Beyond comparing individual model instances, it is also possible to compare the conceptual distance between two languages. Such a comparison can be helpful when there is a need to understand the differences between two programming languages, or also when trying to understand the differences between two modeling languages (or two variants of the same modeling language) that should be used for the same purpose. Two possibilities exist for such comparisons:

  • (1) When using meta-models (or grammar) to describe languages, we can apply conceptual distance techniques to the meta-models (or grammars) similar to the instance models mentioned earlier
  • (2) we can also analyze the distance by mapping one language construct to a similar construct in the other language (we will call this encoding)

This is very common when learning a new programming language by trying to understand how expressions, statements, case distinctions, loops, lambda abstractions or functions are defined in terms of other known languages. This mapping also assists in identifying the absence of a familiar and helpful construct in one language that may not be available in another language. However, this approach does not always allow objective measurements, but only give an informal understanding of the conceptual distance of languages. Using the encoding approach, we might argue that as the conceptual distance between languages increases, the complexity of the encoding also increases.

These observations lead us to an interesting point about software engineering, from the simple viewpoint of starting with a set of informal requirements, which are mapped down through several high-level and low-level model formalizations (as shown in the figure), and finally end up in an executable implementation. Between each of those modeling levels, the conceptual distance must be small enough such that we can manage a systematic, sound mapping between the levels. Usually, these mappings are not exactly systematic encodings, but also add a lot of additional human-constructed design decisions. However, the conceptual distance still needs to be kept manageable. As a natural consequence, in software-intensive complex systems we can observe with increasing frequency that the development paradigm used in the early stages may influence the implementation. For example, using a component connector architecture for high-level models of automotive software will probably lead to the explicit existence of components, connectors and ports in the final implementation. The explicit existence of these constructs that exist in the modeling languages creates overhead in the implementation, but also keeps the development process manageable, more efficient and potentially less erroneous. Furthermore, variant management and reusability will probably increase. A similar phenomenon occurs in workflow-intensive systems, where workflow descriptions are based on modeling techniques to organize and understand the system. Such systems vary explicitly know and manage the workflows and their respective states.

As a logical consequence, it can be observed that the form of the high-level modeling languages used to describe a system varies much according to the shapes, structure and architecture of the implementation, as well as the abstractions available in the implementation.
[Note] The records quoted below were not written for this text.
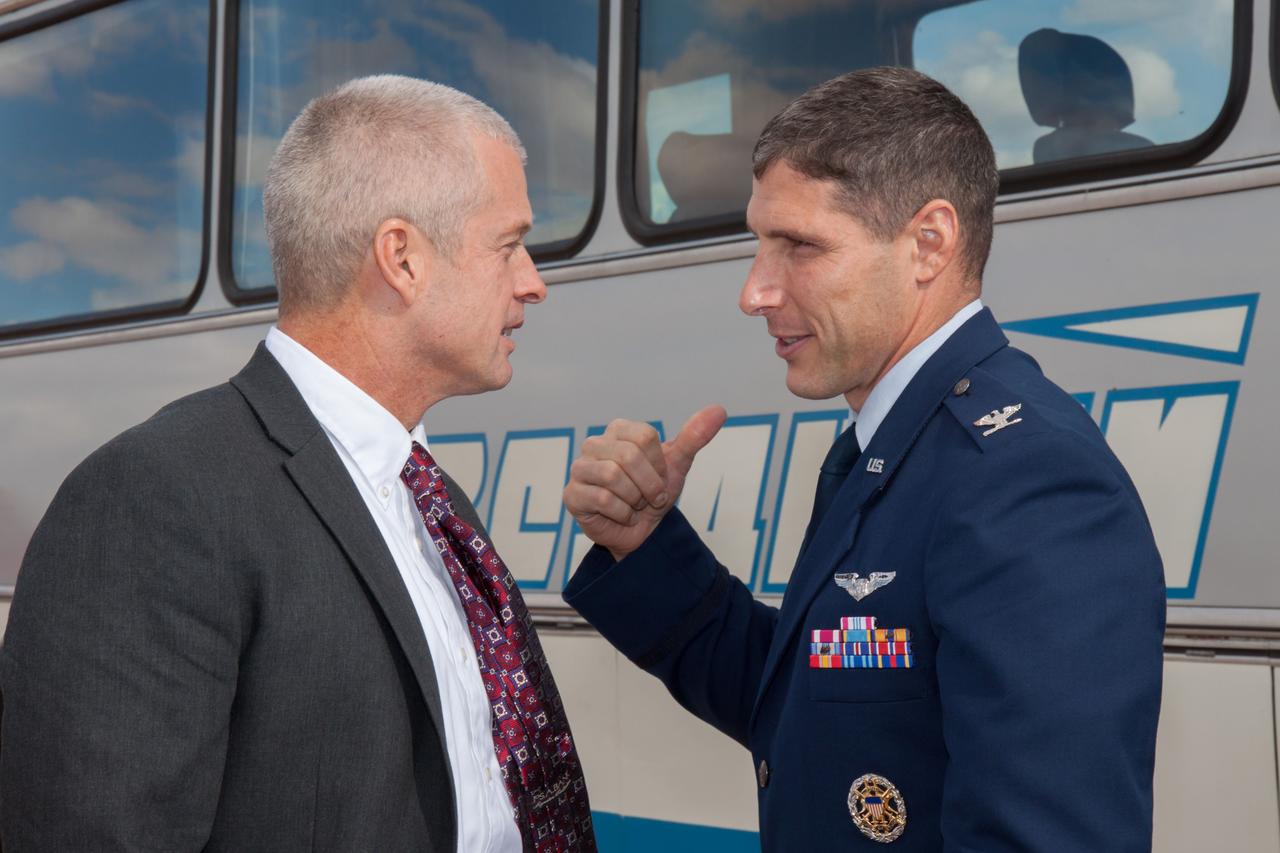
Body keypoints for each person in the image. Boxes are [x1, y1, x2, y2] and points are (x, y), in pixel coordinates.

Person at [562, 67, 1163, 851]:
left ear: (929, 243)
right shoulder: (892, 446)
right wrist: (644, 545)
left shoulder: (1029, 479)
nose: (754, 291)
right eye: (758, 244)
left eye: (800, 246)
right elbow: (811, 706)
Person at [1, 75, 595, 852]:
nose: (533, 282)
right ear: (402, 259)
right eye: (509, 244)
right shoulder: (157, 497)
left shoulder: (434, 498)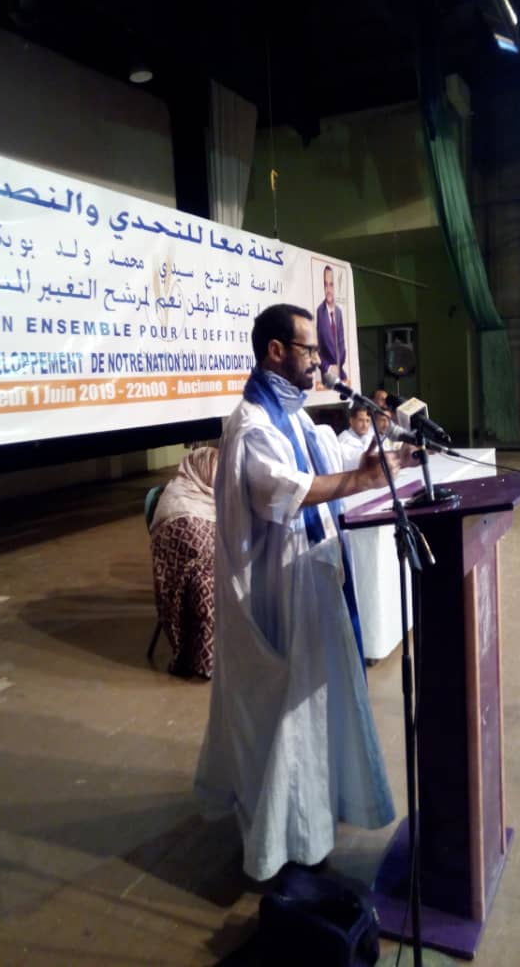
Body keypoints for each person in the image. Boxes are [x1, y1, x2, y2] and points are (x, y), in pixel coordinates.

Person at [195, 303, 415, 882]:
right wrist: (362, 477)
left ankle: (316, 818)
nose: (319, 359)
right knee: (291, 723)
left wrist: (373, 456)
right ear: (275, 351)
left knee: (319, 713)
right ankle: (283, 845)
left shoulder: (293, 416)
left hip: (315, 580)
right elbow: (283, 491)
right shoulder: (252, 425)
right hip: (282, 593)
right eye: (309, 349)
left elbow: (328, 458)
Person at [149, 446, 218, 679]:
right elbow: (195, 548)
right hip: (183, 575)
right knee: (209, 586)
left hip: (212, 563)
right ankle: (204, 661)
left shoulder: (207, 495)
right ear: (201, 470)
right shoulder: (179, 501)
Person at [316, 264, 347, 379]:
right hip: (327, 375)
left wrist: (338, 367)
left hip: (340, 373)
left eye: (331, 285)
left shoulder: (339, 312)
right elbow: (316, 349)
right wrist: (328, 367)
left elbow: (341, 345)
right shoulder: (319, 312)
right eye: (325, 285)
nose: (328, 290)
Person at [337, 403, 373, 471]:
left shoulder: (370, 436)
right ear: (351, 421)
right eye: (361, 420)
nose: (365, 425)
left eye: (367, 421)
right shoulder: (343, 440)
This helps to keep the conceptual distance between requirements and implementation small and the development manageable. Interestingly, this is different from other engineering domains (e.g., architecture), where the existence or form of models and plans has no impact on the created building.

There is much more to be said about conceptual distance and it is in particular to be made more precise and thus measurable. We look forward to investigations into either comparisons of specific languages or as general considerations toward a theory of measuring conceptual distance.

This essay is essentially taken from a SoSyM editorial, which is published under the Creative Commons licence and contains some updates:

  1. [GR19a]
    J. Gray, B. Rumpe:
    In: Journal Software and Systems Modeling (SoSyM), Volume 18(3), pp. 1571-1573, Springer Berlin / Heidelberg, 2019.